Default engine="gpu"#
.collect(engine="gpu") (and engine=pl.GPUEngine()) is the API you invoke when you don’t
construct a streaming engine explicitly. It runs the same streaming executor as the explicit
engines (Ray, Dask, SPMD), conceptually similar to
Polars’ own streaming engine but on the
GPU. Under the hood it’s backed by DefaultSingletonEngine,
a process-wide singleton specialization of SPMDEngine. At most one live
instance exists per process, which is created lazily on first use and torn down at interpreter
exit. Ray is the showcased explicit engine (see Usage); this page documents what
engine="gpu" does without you having to construct anything.
Important
engine="gpu" is meant for trivial setup: single-GPU execution with no
configuration or engine object to manage.
For any non-trivial workflow, construct an engine explicitly. To tune
options, use
RayEngine.from_options(...).
engine="gpu" accepts no options, so settings such as
spill_to_pinned_memory=True for spill-heavy workloads require an
explicit engine. See Usage and Configuration Options.
What you get without an explicit engine#
When you just write:
import polars as pl
result = (
pl.scan_parquet("/data/*.parquet")
.group_by("customer_id")
.agg(pl.col("amount").sum())
.collect(engine="gpu")
)
cudf-polars uses
DefaultSingletonEngine
under the hood. No cluster is set up, the rapidsmpf Context is bootstrapped on first use,
and subsequent .collect() calls in the same process reuse it.
Explicit handle#
If you genuinely want the singleton (for example in tests or scripts that need to call
.shutdown() deterministically) you can obtain it via the factory:
from cudf_polars.engine.default_singleton_engine import (
DefaultSingletonEngine,
)
engine = DefaultSingletonEngine.get_or_create()
result = query.collect(engine=engine)
get_or_create() is idempotent: calling it again returns the same instance.
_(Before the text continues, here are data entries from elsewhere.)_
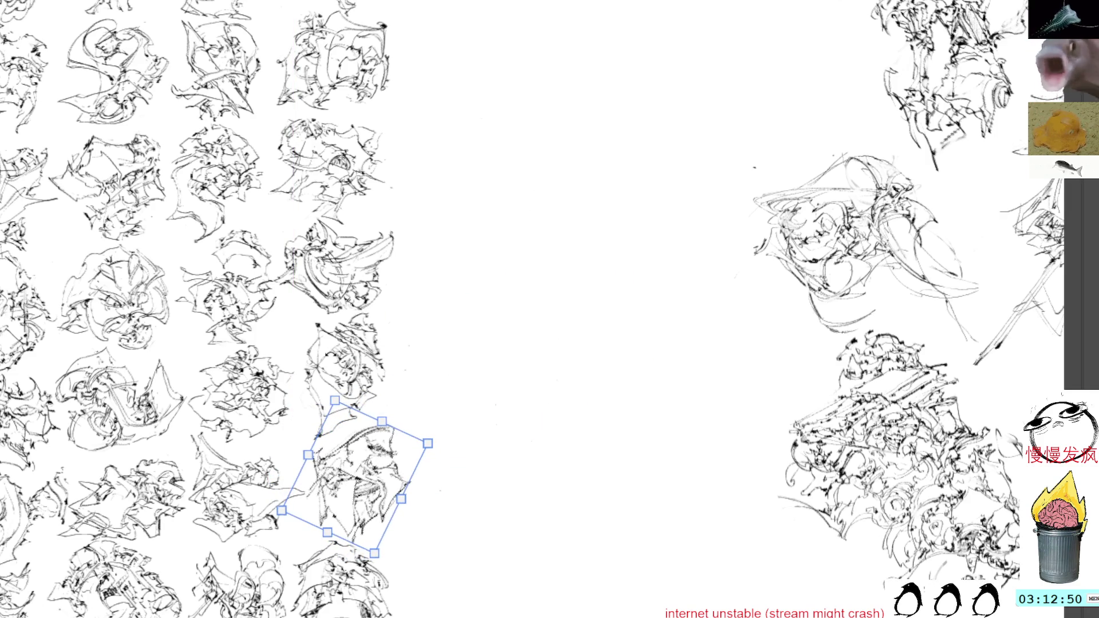
drag(381, 455, 372, 456)
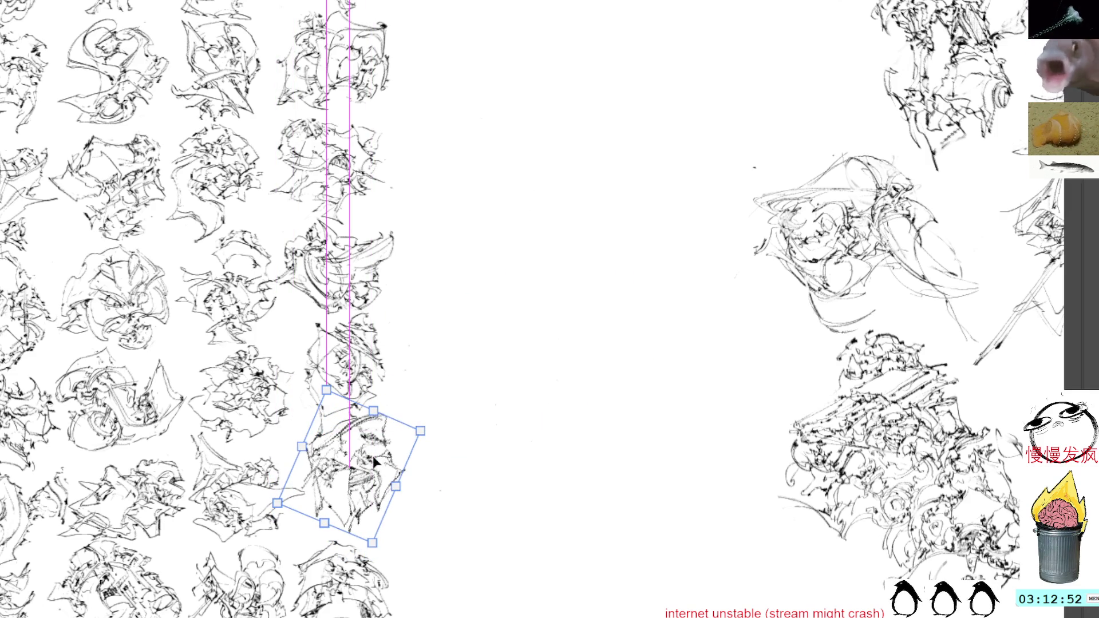
drag(407, 299, 402, 316)
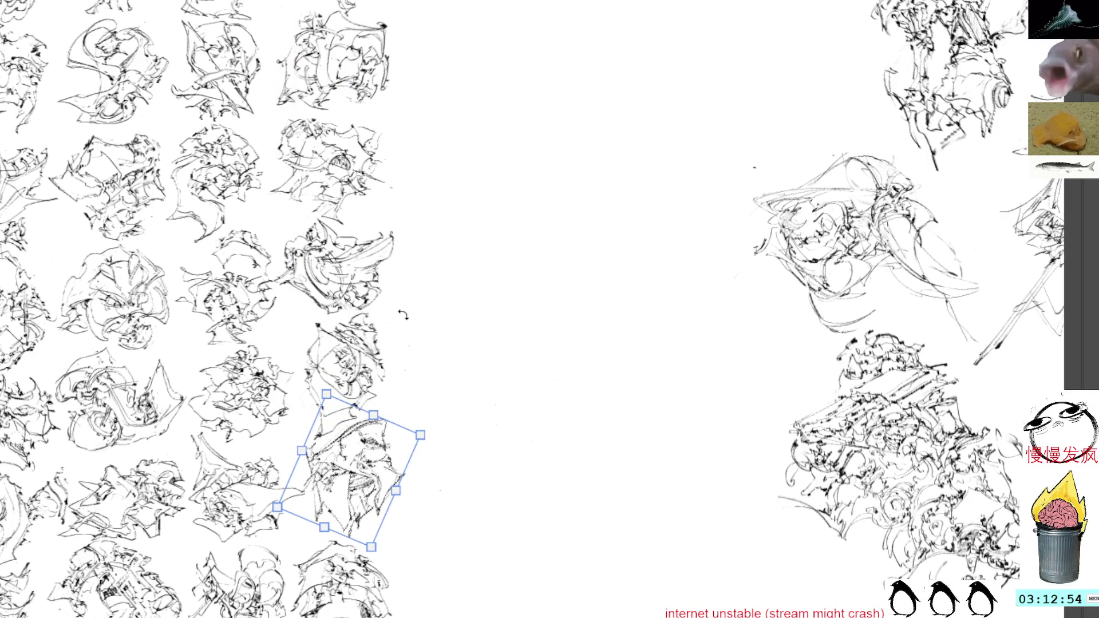
key(Return)
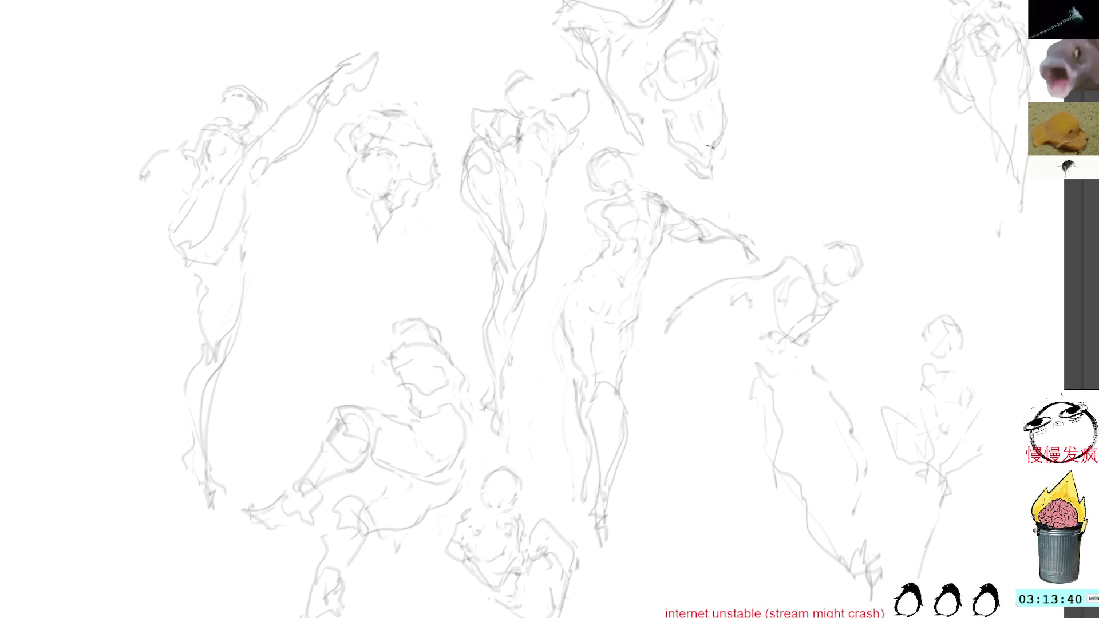
Pan the canvas to bring the gray gesture figures into view.
drag(746, 71, 679, 196)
For anything beyond defaults, prefer an explicit engine. See Usage.
Lifecycle#
The singleton is bootstrapped once per process. The rapidsmpf Context, RMM adaptor, and
Python thread-pool executor are reused across every .collect() call.
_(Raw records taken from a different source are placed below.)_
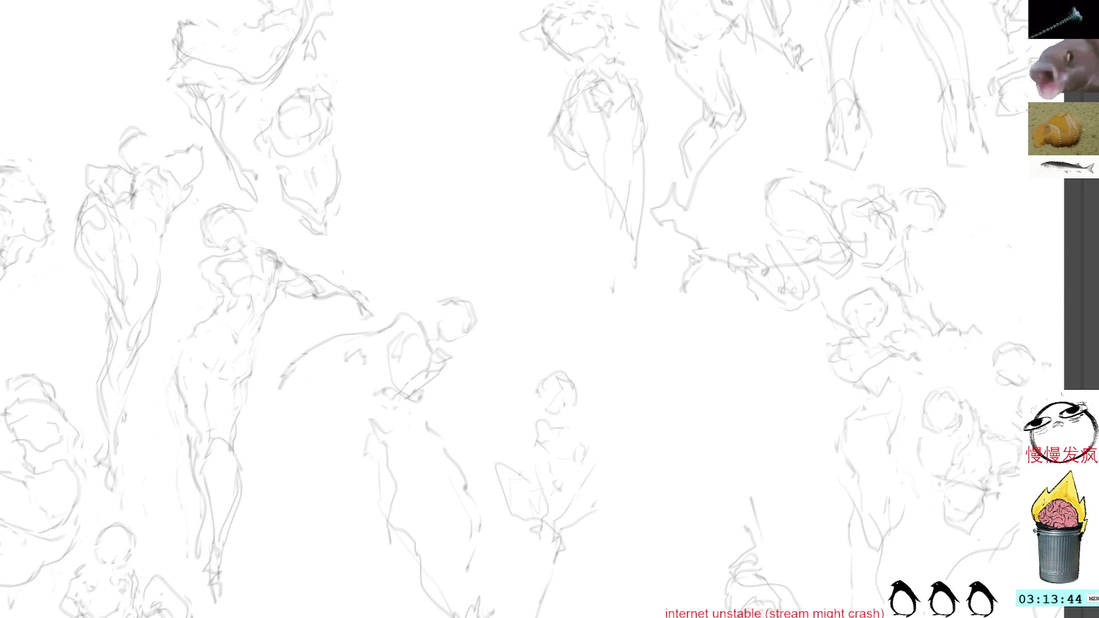
drag(496, 151, 529, 295)
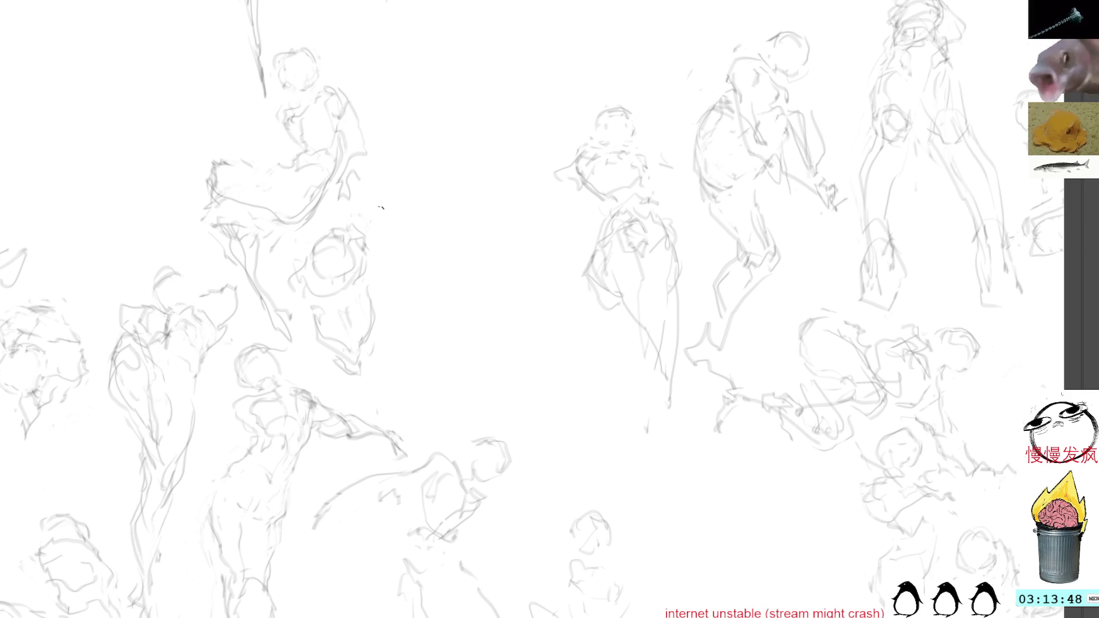
Sketch a new standing gesture figure's body curve, legs, head, shoulders and chest.
mouse_move(448, 210)
mouse_down()
mouse_move(456, 283)
mouse_move(480, 291)
mouse_move(492, 337)
mouse_up()
drag(506, 222, 506, 371)
drag(498, 320, 521, 429)
mouse_move(477, 194)
mouse_down()
mouse_move(439, 234)
mouse_move(457, 217)
mouse_up()
mouse_move(519, 192)
mouse_down()
mouse_move(512, 238)
mouse_move(507, 187)
mouse_up()
mouse_move(509, 184)
mouse_down()
mouse_move(465, 187)
mouse_move(461, 199)
mouse_up()
drag(477, 215, 507, 227)
Refine the figure's head, add a torso stroke and darker left edge, then lasso it.
mouse_move(475, 174)
mouse_down()
mouse_move(496, 163)
mouse_move(469, 181)
mouse_up()
drag(488, 142, 498, 168)
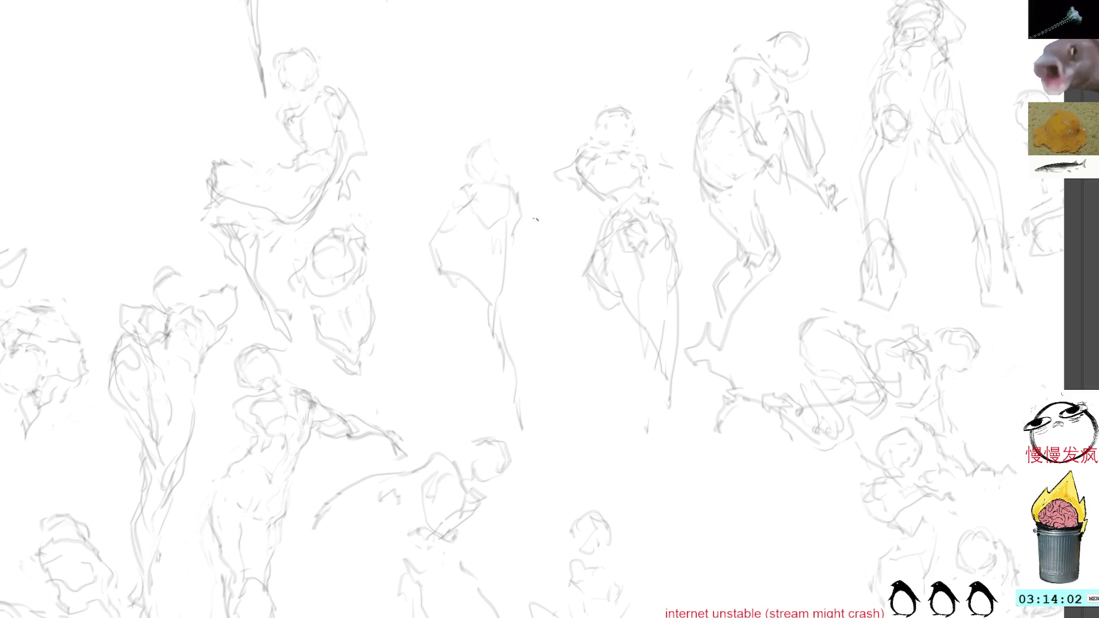
mouse_move(466, 153)
mouse_down()
mouse_move(454, 169)
mouse_move(440, 129)
mouse_move(456, 112)
mouse_move(501, 127)
mouse_move(520, 144)
mouse_move(518, 161)
mouse_up()
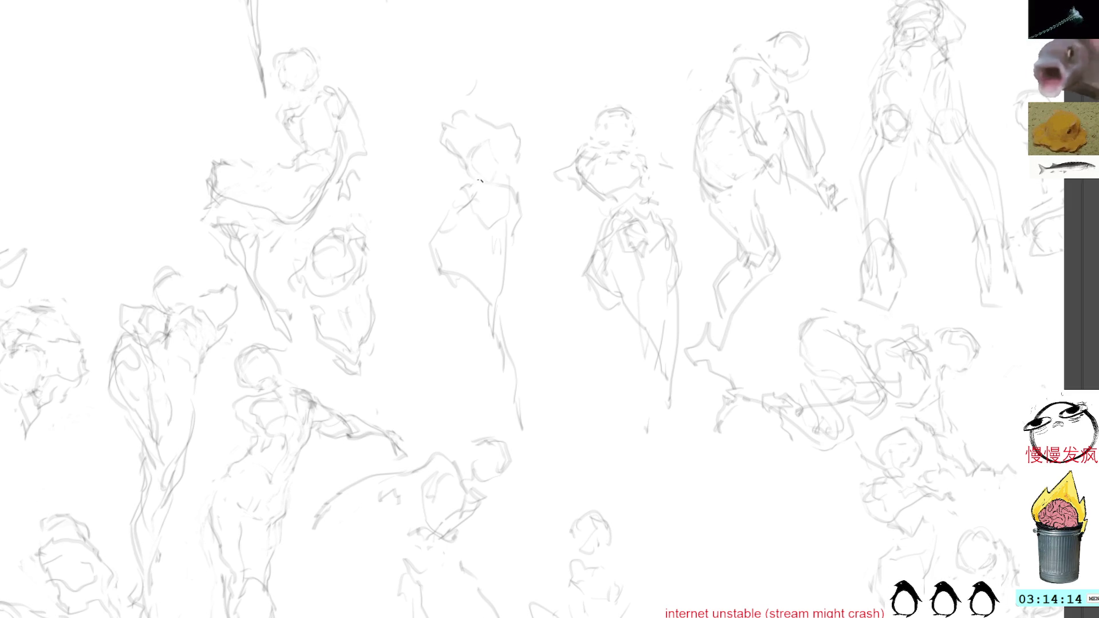
mouse_move(449, 89)
mouse_down()
mouse_move(469, 130)
mouse_move(483, 85)
mouse_move(455, 95)
mouse_move(482, 109)
mouse_up()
Shutdown is automatic: the engine registers an atexit hook that tears it down at interpreter
exit. To shut it down explicitly (for example to release resources before constructing a
multi-GPU engine), call the static method:
from cudf_polars.engine.default_singleton_engine import (
DefaultSingletonEngine,
)
DefaultSingletonEngine.shutdown()
shutdown() is idempotent (calling it twice is safe) and a no-op if no live engine exists.
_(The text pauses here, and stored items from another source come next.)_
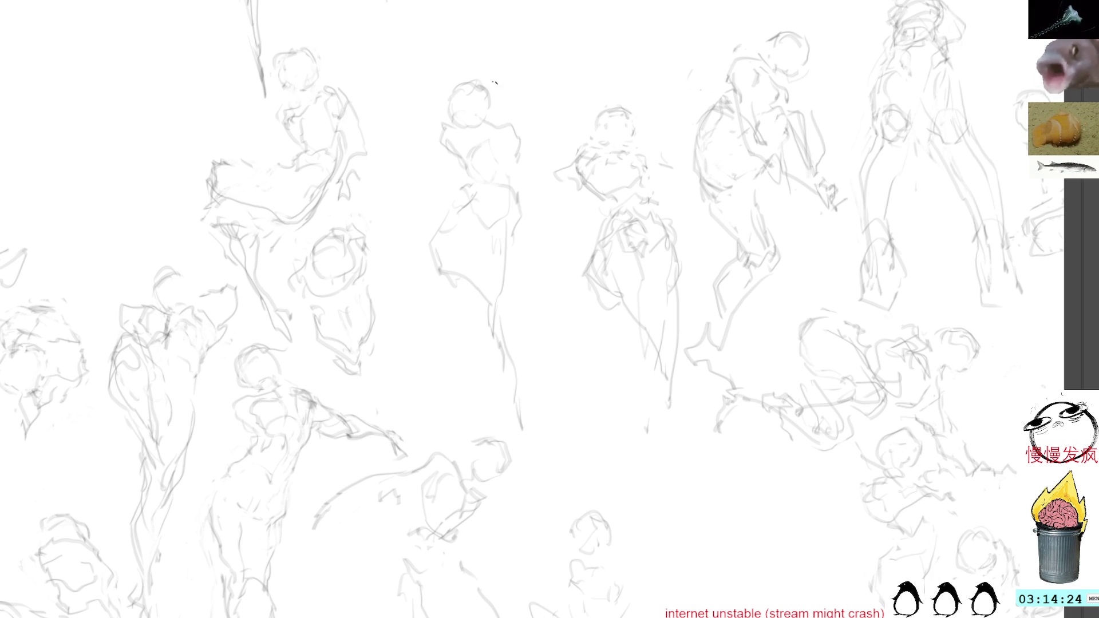
mouse_move(483, 263)
mouse_down()
mouse_move(486, 324)
mouse_move(509, 375)
mouse_up()
drag(446, 232, 440, 296)
mouse_move(478, 44)
mouse_down()
mouse_move(419, 318)
mouse_move(485, 47)
mouse_up()
Tilt and move the selected figure up-left, mirror it horizontally and commit.
key(ctrl+t)
drag(706, 67, 602, 86)
drag(519, 211, 504, 166)
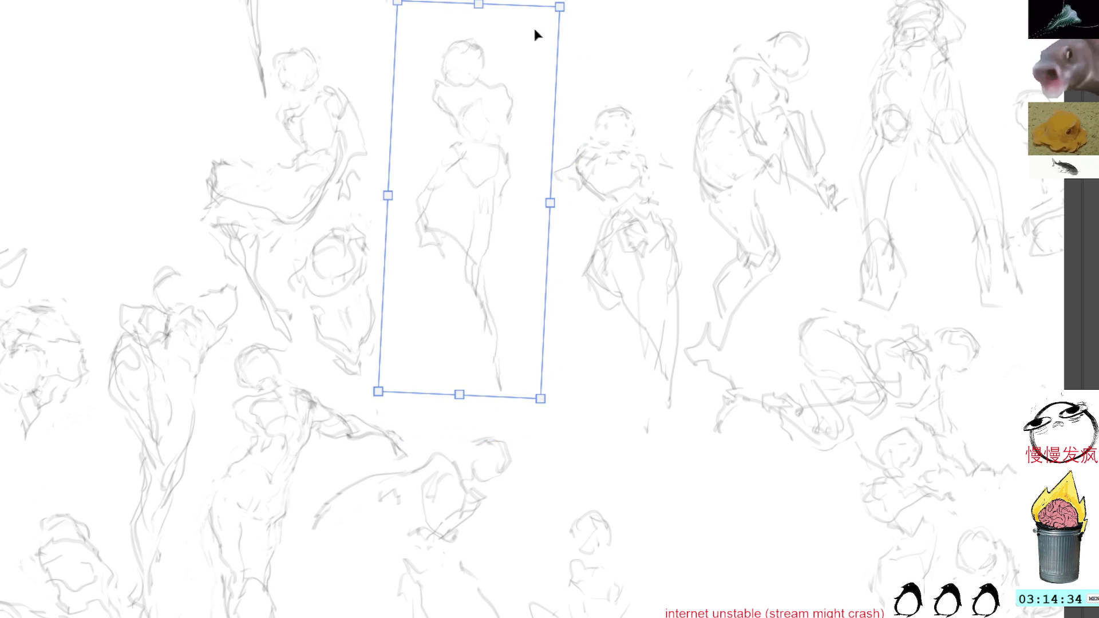
mouse_move(554, 13)
mouse_down()
mouse_move(642, 48)
mouse_move(589, 55)
mouse_up()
Mutual exclusion with explicit engines#
DefaultSingletonEngine, RayEngine,
DaskEngine, and
SPMDEngine cannot coexist in the same
process. Concretely:
Constructing
RayEngine/DaskEngine/SPMDEnginewhile the singleton is alive raisesRuntimeError.DefaultSingletonEngine.get_or_create()raisesRuntimeErrorif any explicit streaming engine is alive.
Recommended pattern: pick one engine for the lifetime of the program. If you need to switch, shut down the active engine first:
DefaultSingletonEngine.shutdown()
explicit_engine = SPMDEngine.from_options(opts)
No options#
DefaultSingletonEngine.get_or_create() takes no arguments. To tune StreamingOptions such
as spill_to_pinned_memory, fallback_mode, max_rows_per_partition, or any rapidsmpf
runtime knob, construct an explicit
RayEngine via
RayEngine.from_options(...).
See Configuration Options for the available fields.